I set up autonomous agents where each has a single responsibility: one handles login and stores session artifacts, another navigates pages using that session, and a third extracts and normalizes data. The trick was making the session object explicit and small: cookies, a short-lived token, and a few verification selectors.
When agents ran into failures I preferred retrying the login agent or re-validating the stored token rather than letting downstream agents guess. I also added quick health checks between agents so the navigator would confirm the user is still signed in before extraction started.
Has anyone built a retry policy that gracefully re-authenticates without losing partially collected data?
i used a coordinator agent that watches for auth failures. it calls the login agent and then replays the last navigation step rather than starting over. keeping the last-known-good page in memory made resuming much faster and less error-prone.

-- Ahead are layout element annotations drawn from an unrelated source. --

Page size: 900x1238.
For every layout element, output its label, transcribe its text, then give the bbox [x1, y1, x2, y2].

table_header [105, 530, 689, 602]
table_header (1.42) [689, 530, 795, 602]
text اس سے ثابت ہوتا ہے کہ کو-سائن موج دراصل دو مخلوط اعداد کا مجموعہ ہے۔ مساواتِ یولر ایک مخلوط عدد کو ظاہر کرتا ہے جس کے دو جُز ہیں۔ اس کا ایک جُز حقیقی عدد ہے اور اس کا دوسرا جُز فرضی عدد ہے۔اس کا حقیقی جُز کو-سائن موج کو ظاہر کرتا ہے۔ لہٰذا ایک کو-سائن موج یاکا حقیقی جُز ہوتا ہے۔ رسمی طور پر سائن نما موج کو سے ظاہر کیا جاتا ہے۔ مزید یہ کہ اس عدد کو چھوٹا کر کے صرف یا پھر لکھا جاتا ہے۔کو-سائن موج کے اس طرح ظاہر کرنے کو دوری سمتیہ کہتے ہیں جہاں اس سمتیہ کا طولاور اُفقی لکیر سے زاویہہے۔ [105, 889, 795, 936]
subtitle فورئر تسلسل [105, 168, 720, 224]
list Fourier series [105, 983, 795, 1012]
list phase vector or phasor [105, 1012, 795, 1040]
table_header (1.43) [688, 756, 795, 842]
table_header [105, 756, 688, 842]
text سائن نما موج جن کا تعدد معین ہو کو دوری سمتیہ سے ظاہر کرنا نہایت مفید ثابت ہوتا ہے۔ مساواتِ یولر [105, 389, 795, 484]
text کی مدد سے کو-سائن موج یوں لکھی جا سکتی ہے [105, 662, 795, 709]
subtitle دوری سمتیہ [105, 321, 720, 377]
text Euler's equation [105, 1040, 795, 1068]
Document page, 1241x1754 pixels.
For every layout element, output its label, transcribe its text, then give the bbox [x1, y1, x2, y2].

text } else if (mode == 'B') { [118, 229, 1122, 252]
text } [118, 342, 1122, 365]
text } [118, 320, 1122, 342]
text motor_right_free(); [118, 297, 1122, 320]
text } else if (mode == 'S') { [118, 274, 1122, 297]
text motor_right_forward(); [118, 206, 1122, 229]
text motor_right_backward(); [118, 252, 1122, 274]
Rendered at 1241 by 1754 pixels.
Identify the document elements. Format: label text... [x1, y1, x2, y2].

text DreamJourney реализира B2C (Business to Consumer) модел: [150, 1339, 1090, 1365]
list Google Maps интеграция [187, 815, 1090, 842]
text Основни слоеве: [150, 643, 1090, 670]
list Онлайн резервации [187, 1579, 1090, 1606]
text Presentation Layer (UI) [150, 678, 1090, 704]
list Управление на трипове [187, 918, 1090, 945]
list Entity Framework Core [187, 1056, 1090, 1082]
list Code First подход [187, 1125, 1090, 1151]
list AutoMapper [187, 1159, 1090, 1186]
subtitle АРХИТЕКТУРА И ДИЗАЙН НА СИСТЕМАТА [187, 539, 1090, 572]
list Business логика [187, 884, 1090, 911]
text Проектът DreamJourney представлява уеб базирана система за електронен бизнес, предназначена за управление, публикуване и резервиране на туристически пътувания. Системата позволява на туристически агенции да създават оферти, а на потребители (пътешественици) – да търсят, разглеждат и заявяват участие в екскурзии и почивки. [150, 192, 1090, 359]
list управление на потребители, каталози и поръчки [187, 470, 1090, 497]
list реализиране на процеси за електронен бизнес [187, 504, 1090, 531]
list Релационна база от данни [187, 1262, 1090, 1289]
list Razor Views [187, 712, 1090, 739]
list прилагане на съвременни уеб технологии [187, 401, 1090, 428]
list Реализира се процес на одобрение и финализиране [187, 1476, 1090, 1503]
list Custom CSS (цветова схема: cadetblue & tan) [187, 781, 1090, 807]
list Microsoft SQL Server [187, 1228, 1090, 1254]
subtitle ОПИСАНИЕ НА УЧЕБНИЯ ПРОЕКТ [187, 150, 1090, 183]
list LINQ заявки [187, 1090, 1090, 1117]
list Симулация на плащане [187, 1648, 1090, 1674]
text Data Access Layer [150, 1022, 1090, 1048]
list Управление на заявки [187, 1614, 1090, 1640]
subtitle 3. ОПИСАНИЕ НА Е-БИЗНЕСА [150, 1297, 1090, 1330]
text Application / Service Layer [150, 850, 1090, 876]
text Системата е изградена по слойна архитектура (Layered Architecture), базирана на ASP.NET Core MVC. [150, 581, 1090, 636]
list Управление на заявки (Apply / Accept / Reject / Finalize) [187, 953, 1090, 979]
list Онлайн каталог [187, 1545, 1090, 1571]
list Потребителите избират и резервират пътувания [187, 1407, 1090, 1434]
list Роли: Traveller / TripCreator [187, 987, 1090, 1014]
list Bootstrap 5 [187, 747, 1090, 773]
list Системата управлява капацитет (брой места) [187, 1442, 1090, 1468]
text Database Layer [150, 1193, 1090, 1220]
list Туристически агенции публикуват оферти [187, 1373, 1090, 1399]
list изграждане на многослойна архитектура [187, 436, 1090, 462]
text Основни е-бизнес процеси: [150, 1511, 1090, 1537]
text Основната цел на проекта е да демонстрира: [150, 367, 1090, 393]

for extraction I added a checkpoint after each page. the extractor writes results to a temporary store and commits only after a final verification. that way an auth retry doesn’t corrupt the final dataset.
In one project I needed to coordinate agents across many vendor sites with different auth lifetimes. I implemented a small orchestration layer that tracked each site’s token expiry and a queue of pending extraction tasks. When a token was expired or a 401 was received the orchestrator invoked the login agent and placed the failing task back in front with a retry count. Tasks carried a lightweight progress object so extraction could resume from the last completed item. To avoid duplication we made the extractor idempotent: each extracted row had a stable key and the commit step used upsert semantics. This approach kept partially collected data intact and limited rework while agents re-authenticated.